Nova Marine Carriers bought carbon credits to offset emissions from its general cargoship Sider Rodi. Photo: Nova Marine Carriers

He said his company is also working to reduce its actual carbon emissions through operational improvements, fuel research and investment in modern ships.

The Sider Rodi was chartered by a European power utility to deliver a woodchip cargo from Livorno to Porto Vesme. In the process, the ship burned 28.2 tonnes of marine gasoil and low-sulphur fuel oil, equivalent to 94 tonnes of CO2.

The figures include fuel consumption during the ballast leg and laycan.
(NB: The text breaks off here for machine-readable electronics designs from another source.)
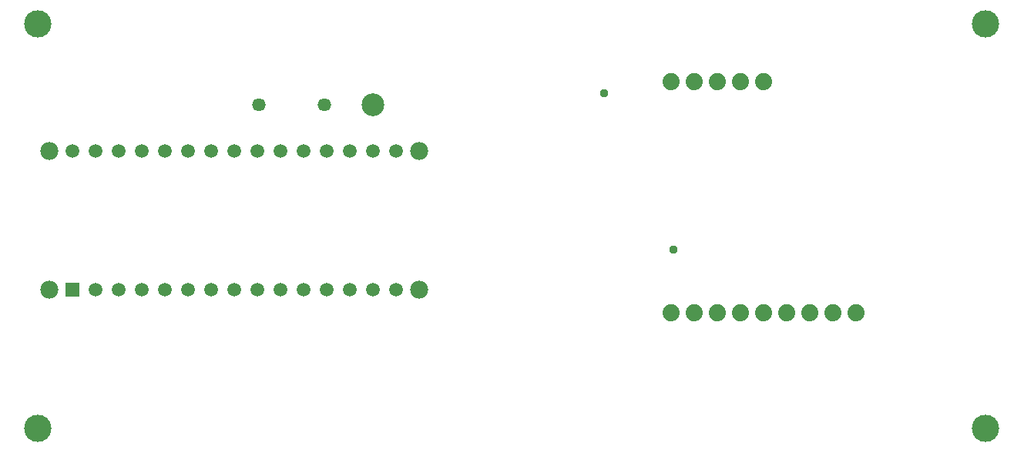
<source format=gbr>
G04 EAGLE Gerber RS-274X export*
G75*
%MOMM*%
%FSLAX34Y34*%
%LPD*%
%INSoldermask Bottom*%
%IPPOS*%
%AMOC8*
5,1,8,0,0,1.08239X$1,22.5*%
G01*
G04 Define Apertures*
%ADD10C,1.879600*%
%ADD11C,1.463200*%
%ADD12C,2.503200*%
%ADD13C,3.003200*%
%ADD14C,1.981200*%
%ADD15R,1.511200X1.511200*%
%ADD16C,1.511200*%
%ADD17C,0.959600*%
D10*
X746800Y177800D03*
X772200Y177800D03*
X797600Y177800D03*
X823000Y177800D03*
X848400Y177800D03*
X873800Y177800D03*
X899200Y177800D03*
X924600Y177800D03*
X950000Y177800D03*
X746800Y431800D03*
X772200Y431800D03*
X797600Y431800D03*
X823000Y431800D03*
X848400Y431800D03*
D11*
X293340Y406400D03*
X365740Y406400D03*
D12*
X419100Y406400D03*
D13*
X50800Y495300D03*
X1092200Y495300D03*
X1092200Y50800D03*
X50800Y50800D03*
D14*
X63500Y203200D03*
D15*
X88900Y203200D03*
D16*
X114300Y203200D03*
X139700Y203200D03*
X165100Y203200D03*
X190500Y203200D03*
X215900Y203200D03*
X241300Y203200D03*
X266700Y203200D03*
X292100Y203200D03*
X317500Y203200D03*
X342900Y203200D03*
X368300Y203200D03*
X393700Y203200D03*
X419100Y203200D03*
X444500Y203200D03*
X444500Y355600D03*
X419100Y355600D03*
X393700Y355600D03*
X368300Y355600D03*
X342900Y355600D03*
X317500Y355600D03*
X292100Y355600D03*
X266700Y355600D03*
X241300Y355600D03*
X215900Y355600D03*
X190500Y355600D03*
X165100Y355600D03*
X139700Y355600D03*
X114300Y355600D03*
X88900Y355600D03*
D14*
X63500Y355600D03*
X469900Y355600D03*
X469900Y203200D03*
D17*
X749300Y247650D03*
X673100Y419100D03*
M02*

</source>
Characteristic for the market developing in such offsets, the trade was brokered by Ifchor ClearBlue Oceans, a carbon emissions trading and advisory company set up in April by Swiss broker Ifchor and Dutch specialist ClearBlue Markets.

"This is a first for the European shortsea sector, which moves around 1.8bn tonnes of trade across the region every year," said Trifon Tsentides, head of business development at Ifchor.

"We are experiencing high levels of interest in this type of service from a range of shipping organisations."

Several other service providers have jumped on that trade, setting up carbon desks, including Braemar Shipping Services, BRS, Clarksons and Affinity (Shipping).

On 1 October, Monte Carlo owner Sea World Management revealed a plan to set up a carbon credit platform for charterers and pursue retrofits as part of emissions-reduction efforts.